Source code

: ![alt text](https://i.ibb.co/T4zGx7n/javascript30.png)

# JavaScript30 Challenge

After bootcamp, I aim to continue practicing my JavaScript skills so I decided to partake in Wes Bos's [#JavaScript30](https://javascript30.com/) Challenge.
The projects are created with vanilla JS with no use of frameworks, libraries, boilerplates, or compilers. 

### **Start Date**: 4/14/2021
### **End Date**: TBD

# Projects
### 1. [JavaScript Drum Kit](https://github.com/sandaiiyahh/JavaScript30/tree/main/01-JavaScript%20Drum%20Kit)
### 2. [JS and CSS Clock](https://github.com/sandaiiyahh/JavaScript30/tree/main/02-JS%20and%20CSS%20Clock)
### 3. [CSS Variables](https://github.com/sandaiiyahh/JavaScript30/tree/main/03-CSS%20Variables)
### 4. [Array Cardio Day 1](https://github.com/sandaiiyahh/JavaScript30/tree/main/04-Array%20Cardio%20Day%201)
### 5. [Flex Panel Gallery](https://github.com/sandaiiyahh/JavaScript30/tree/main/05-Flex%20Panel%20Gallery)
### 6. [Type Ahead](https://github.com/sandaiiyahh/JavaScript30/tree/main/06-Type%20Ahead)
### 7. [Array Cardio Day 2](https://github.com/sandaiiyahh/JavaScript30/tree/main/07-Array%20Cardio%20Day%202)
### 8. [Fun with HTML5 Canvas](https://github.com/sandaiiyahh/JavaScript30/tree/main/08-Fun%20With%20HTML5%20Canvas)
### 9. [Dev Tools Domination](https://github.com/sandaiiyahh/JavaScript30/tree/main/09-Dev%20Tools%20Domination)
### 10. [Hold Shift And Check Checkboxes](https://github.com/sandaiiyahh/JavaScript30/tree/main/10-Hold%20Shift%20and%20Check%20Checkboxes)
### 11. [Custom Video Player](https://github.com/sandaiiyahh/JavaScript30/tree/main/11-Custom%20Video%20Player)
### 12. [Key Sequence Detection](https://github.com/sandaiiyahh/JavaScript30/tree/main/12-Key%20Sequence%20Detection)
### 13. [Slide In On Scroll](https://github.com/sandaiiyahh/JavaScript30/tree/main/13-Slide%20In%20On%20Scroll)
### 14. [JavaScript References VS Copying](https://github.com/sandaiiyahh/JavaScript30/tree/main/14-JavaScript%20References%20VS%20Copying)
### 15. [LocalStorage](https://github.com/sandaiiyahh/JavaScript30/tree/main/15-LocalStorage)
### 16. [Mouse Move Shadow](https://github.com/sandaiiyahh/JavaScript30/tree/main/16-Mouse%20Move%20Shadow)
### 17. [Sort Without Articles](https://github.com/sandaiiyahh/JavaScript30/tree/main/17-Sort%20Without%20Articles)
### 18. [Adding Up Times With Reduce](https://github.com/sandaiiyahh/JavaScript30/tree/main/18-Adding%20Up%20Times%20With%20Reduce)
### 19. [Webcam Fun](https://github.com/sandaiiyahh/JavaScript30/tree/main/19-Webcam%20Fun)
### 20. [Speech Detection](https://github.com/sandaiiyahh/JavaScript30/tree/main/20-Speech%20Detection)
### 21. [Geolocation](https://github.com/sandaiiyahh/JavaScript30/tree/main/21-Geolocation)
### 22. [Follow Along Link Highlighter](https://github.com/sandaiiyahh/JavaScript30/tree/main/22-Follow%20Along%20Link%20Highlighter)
= = = = = = =
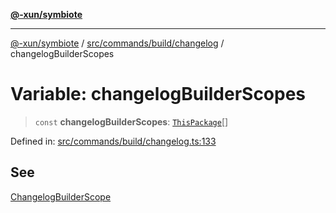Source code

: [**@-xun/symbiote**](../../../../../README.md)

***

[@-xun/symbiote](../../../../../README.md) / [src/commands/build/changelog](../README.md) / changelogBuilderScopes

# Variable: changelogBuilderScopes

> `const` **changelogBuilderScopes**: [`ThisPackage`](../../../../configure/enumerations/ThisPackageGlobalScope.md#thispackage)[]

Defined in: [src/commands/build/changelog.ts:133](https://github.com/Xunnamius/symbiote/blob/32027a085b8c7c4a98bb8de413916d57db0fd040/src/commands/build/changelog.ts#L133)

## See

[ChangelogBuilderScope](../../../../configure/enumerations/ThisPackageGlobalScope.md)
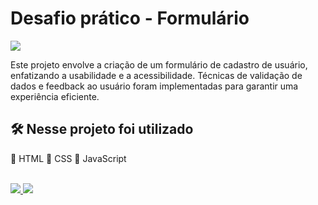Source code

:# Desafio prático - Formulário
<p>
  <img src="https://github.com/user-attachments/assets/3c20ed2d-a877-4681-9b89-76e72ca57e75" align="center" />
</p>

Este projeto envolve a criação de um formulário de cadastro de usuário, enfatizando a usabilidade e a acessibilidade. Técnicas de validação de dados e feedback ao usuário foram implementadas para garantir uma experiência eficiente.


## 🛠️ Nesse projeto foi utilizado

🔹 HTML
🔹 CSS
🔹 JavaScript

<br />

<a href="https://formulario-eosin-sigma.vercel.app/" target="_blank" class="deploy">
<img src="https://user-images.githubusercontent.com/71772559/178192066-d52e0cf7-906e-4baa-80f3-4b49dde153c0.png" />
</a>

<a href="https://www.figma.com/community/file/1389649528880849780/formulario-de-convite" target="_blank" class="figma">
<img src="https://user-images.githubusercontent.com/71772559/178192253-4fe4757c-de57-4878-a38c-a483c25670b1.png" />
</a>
= = = = = = =
- _Problem details_
All lines above from the line with "### 6. [Type" through the line with "### 10. [Hold", both included, are to be set down exactly, with nothing else.

- _Response to this task_
### 6. [Type Ahead](https://github.com/sandaiiyahh/JavaScript30/tree/main/06-Type%20Ahead)
### 7. [Array Cardio Day 2](https://github.com/sandaiiyahh/JavaScript30/tree/main/07-Array%20Cardio%20Day%202)
### 8. [Fun with HTML5 Canvas](https://github.com/sandaiiyahh/JavaScript30/tree/main/08-Fun%20With%20HTML5%20Canvas)
### 9. [Dev Tools Domination](https://github.com/sandaiiyahh/JavaScript30/tree/main/09-Dev%20Tools%20Domination)
### 10. [Hold Shift And Check Checkboxes](https://github.com/sandaiiyahh/JavaScript30/tree/main/10-Hold%20Shift%20and%20Check%20Checkboxes)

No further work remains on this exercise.